Incretin-based therapy: GLP-1 analogues and DPP-4 inhibitors
The incretins are intestinal hormones, notably Glucagon-Like Peptide-1 (GLP-1) and Glucose-dependent Insulinotropic Polypeptide (GIP) that affect glucose-metabolism in several ways, principally through a glucose-dependent increase in insulin secretion (hence the name 'incretin'). The discovery of the incretin pathways has led to the development of two classes of drugs. The GLP-1 analogues aim to mimick/surpass the effects of the naturally occurring GLP-1. The Di-Peptidyl-Peptidase-4 (DPP-4) inhibitors inhibit the degradation of endogenous GLP-1, thus increasing the incretin effect. Both classes of drugs are registered for clinical use. The GLP-1 analogues are quite efficacious at lowering glycaemia with the added benefit of some weight loss, whereas the DPP-4 inhibitors are more or less weight-neutral and have a more modest effect on glycaemia. The principal side effects of the GLP-1 analogues are nausea and vomiting, and side-effects for the DPP-4 inhibitors seem limited. However, long-term data regarding safety and hard outcomes (such as mortality or complications) are still lacking.
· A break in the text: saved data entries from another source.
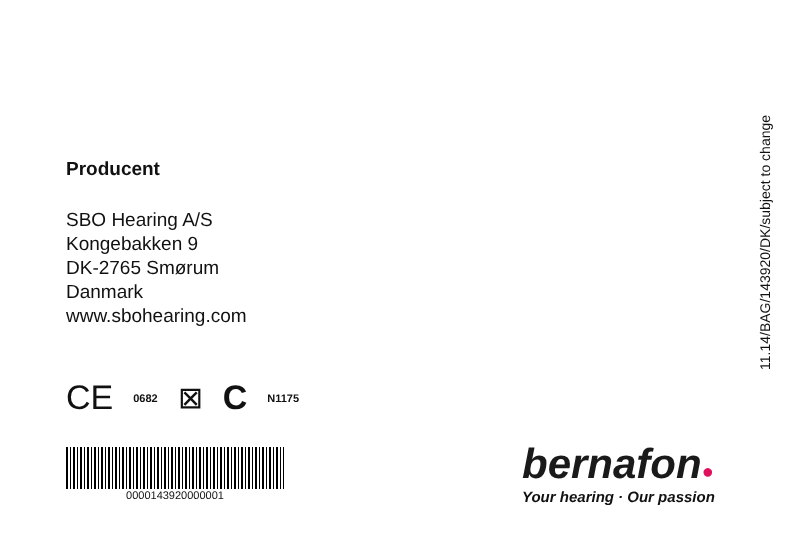Producent
SBO Hearing A/S
Kongebakken 9
DK-2765 Smørum
Danmark
www.sbohearing.com
CE 0682 ⊠ C N1175
0000143920000001
11.14/BAG/143920/DK/subject to change
bernafon●
Your hearing · Our passion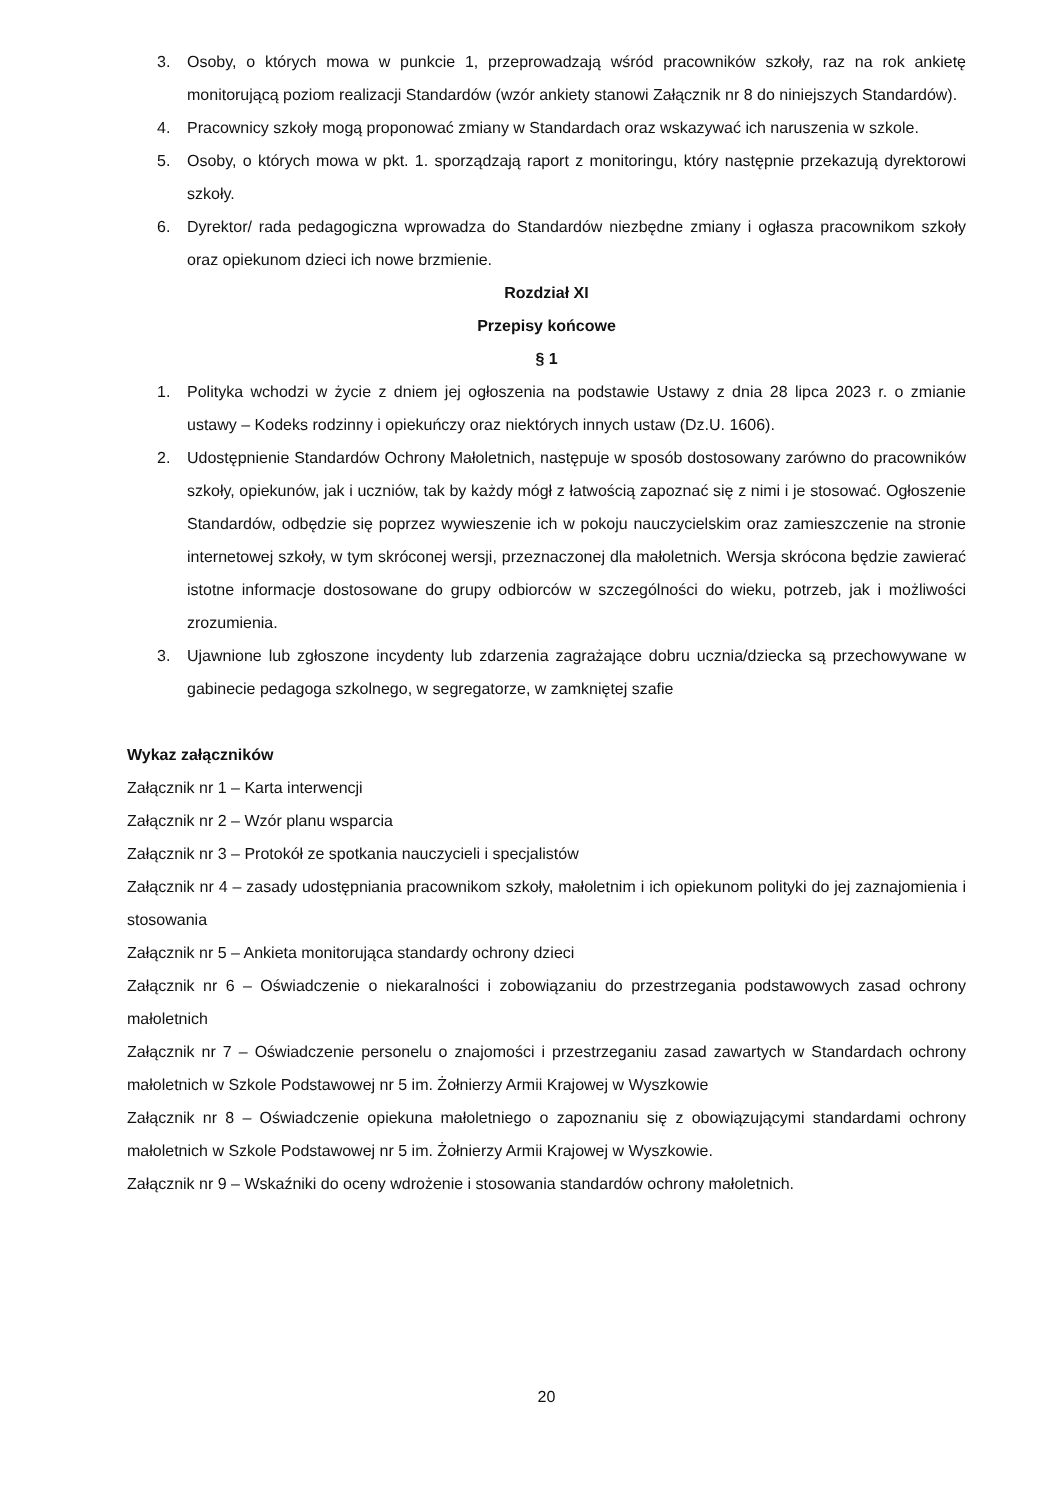3. Osoby, o których mowa w punkcie 1, przeprowadzają wśród pracowników szkoły, raz na rok ankietę monitorującą poziom realizacji Standardów (wzór ankiety stanowi Załącznik nr 8 do niniejszych Standardów).
4. Pracownicy szkoły mogą proponować zmiany w Standardach oraz wskazywać ich naruszenia w szkole.
5. Osoby, o których mowa w pkt. 1. sporządzają raport z monitoringu, który następnie przekazują dyrektorowi szkoły.
6. Dyrektor/ rada pedagogiczna wprowadza do Standardów niezbędne zmiany i ogłasza pracownikom szkoły oraz opiekunom dzieci ich nowe brzmienie.
Rozdział XI
Przepisy końcowe
§ 1
1. Polityka wchodzi w życie z dniem jej ogłoszenia na podstawie Ustawy z dnia 28 lipca 2023 r. o zmianie ustawy – Kodeks rodzinny i opiekuńczy oraz niektórych innych ustaw (Dz.U. 1606).
2. Udostępnienie Standardów Ochrony Małoletnich, następuje w sposób dostosowany zarówno do pracowników szkoły, opiekunów, jak i uczniów, tak by każdy mógł z łatwością zapoznać się z nimi i je stosować. Ogłoszenie Standardów, odbędzie się poprzez wywieszenie ich w pokoju nauczycielskim oraz zamieszczenie na stronie internetowej szkoły, w tym skróconej wersji, przeznaczonej dla małoletnich. Wersja skrócona będzie zawierać istotne informacje dostosowane do grupy odbiorców w szczególności do wieku, potrzeb, jak i możliwości zrozumienia.
3. Ujawnione lub zgłoszone incydenty lub zdarzenia zagrażające dobru ucznia/dziecka są przechowywane w gabinecie pedagoga szkolnego, w segregatorze, w zamkniętej szafie
Wykaz załączników
Załącznik nr 1 – Karta interwencji
Załącznik nr 2 – Wzór planu wsparcia
Załącznik nr 3 – Protokół ze spotkania nauczycieli i specjalistów
Załącznik nr 4 – zasady udostępniania pracownikom szkoły, małoletnim i ich opiekunom polityki do jej zaznajomienia i stosowania
Załącznik nr 5 – Ankieta monitorująca standardy ochrony dzieci
Załącznik nr 6 – Oświadczenie o niekaralności i zobowiązaniu do przestrzegania podstawowych zasad ochrony małoletnich
Załącznik nr 7 – Oświadczenie personelu o znajomości i przestrzeganiu zasad zawartych w Standardach ochrony małoletnich w Szkole Podstawowej nr 5 im. Żołnierzy Armii Krajowej w Wyszkowie
Załącznik nr 8 – Oświadczenie opiekuna małoletniego o zapoznaniu się z obowiązującymi standardami ochrony małoletnich w Szkole Podstawowej nr 5 im. Żołnierzy Armii Krajowej w Wyszkowie.
Załącznik nr 9 – Wskaźniki do oceny wdrożenie i stosowania standardów ochrony małoletnich.
20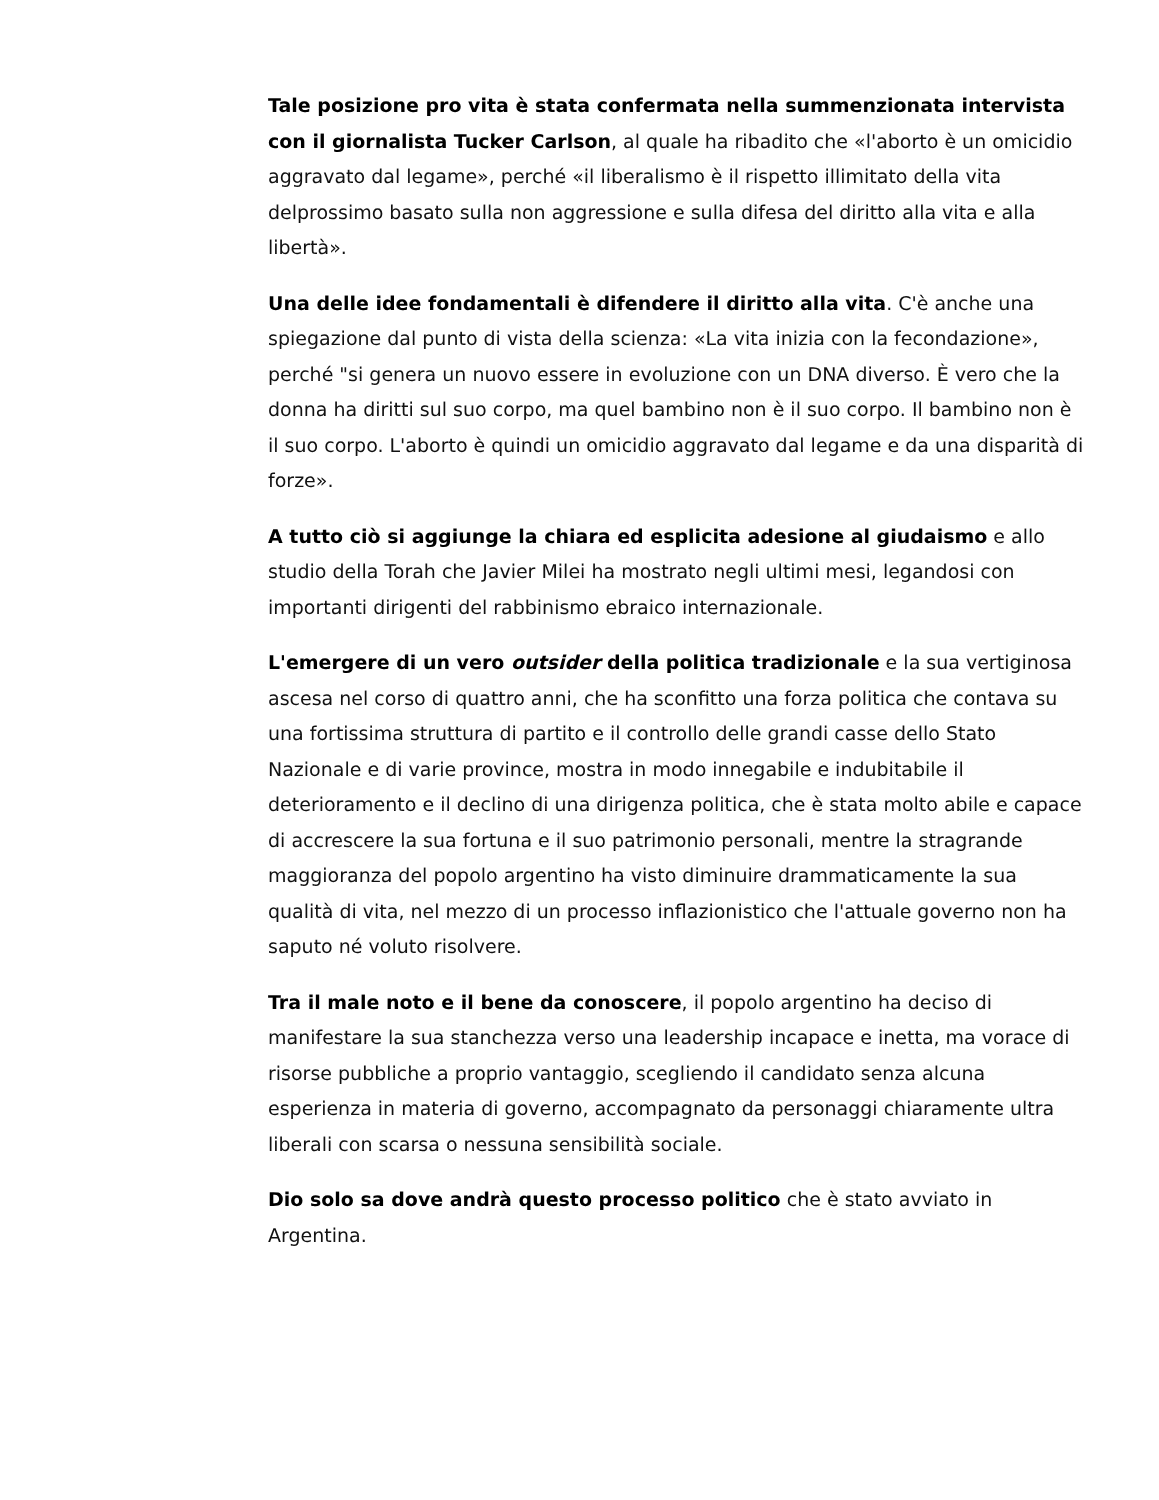Tale posizione pro vita è stata confermata nella summenzionata intervista con il giornalista Tucker Carlson, al quale ha ribadito che «l'aborto è un omicidio aggravato dal legame», perché «il liberalismo è il rispetto illimitato della vita delprossimo basato sulla non aggressione e sulla difesa del diritto alla vita e alla libertà».
Una delle idee fondamentali è difendere il diritto alla vita. C'è anche una spiegazione dal punto di vista della scienza: «La vita inizia con la fecondazione», perché "si genera un nuovo essere in evoluzione con un DNA diverso. È vero che la donna ha diritti sul suo corpo, ma quel bambino non è il suo corpo. Il bambino non è il suo corpo. L'aborto è quindi un omicidio aggravato dal legame e da una disparità di forze».
A tutto ciò si aggiunge la chiara ed esplicita adesione al giudaismo e allo studio della Torah che Javier Milei ha mostrato negli ultimi mesi, legandosi con importanti dirigenti del rabbinismo ebraico internazionale.
L'emergere di un vero outsider della politica tradizionale e la sua vertiginosa ascesa nel corso di quattro anni, che ha sconfitto una forza politica che contava su una fortissima struttura di partito e il controllo delle grandi casse dello Stato Nazionale e di varie province, mostra in modo innegabile e indubitabile il deterioramento e il declino di una dirigenza politica, che è stata molto abile e capace di accrescere la sua fortuna e il suo patrimonio personali, mentre la stragrande maggioranza del popolo argentino ha visto diminuire drammaticamente la sua qualità di vita, nel mezzo di un processo inflazionistico che l'attuale governo non ha saputo né voluto risolvere.
Tra il male noto e il bene da conoscere, il popolo argentino ha deciso di manifestare la sua stanchezza verso una leadership incapace e inetta, ma vorace di risorse pubbliche a proprio vantaggio, scegliendo il candidato senza alcuna esperienza in materia di governo, accompagnato da personaggi chiaramente ultra liberali con scarsa o nessuna sensibilità sociale.
Dio solo sa dove andrà questo processo politico che è stato avviato in Argentina.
By blocking the Sodium GLucose Transporter 2, which is located in the renal tubular system, the SGLT2-inhibitors block the reabsorption of glucose and increase glucosuria. This is responsible for their modest glucose-lowering effect. However, long-term data regarding their efficacy and safety are lacking. Marketing of the first in this class, dapagliflozin, was stalled by the FDA because there are some concerns regarding side-effects: an increase in urinary tract infections but more worryingly a possible increase in bladder cancer.
Figure 1. The growing global diabetes market. Adapted from Hauber A. Diabetologia 2006;49:247-52.
Drugs in development
The global diabetes market is huge, and hence an attractive target for drug development and the pharmaceutical industry (fig. 1). Thus, an increasing number of pathophysiological routes is explored to come to useful drugs. Most, however, have yet to enter the clinical stage and their future is uncertain.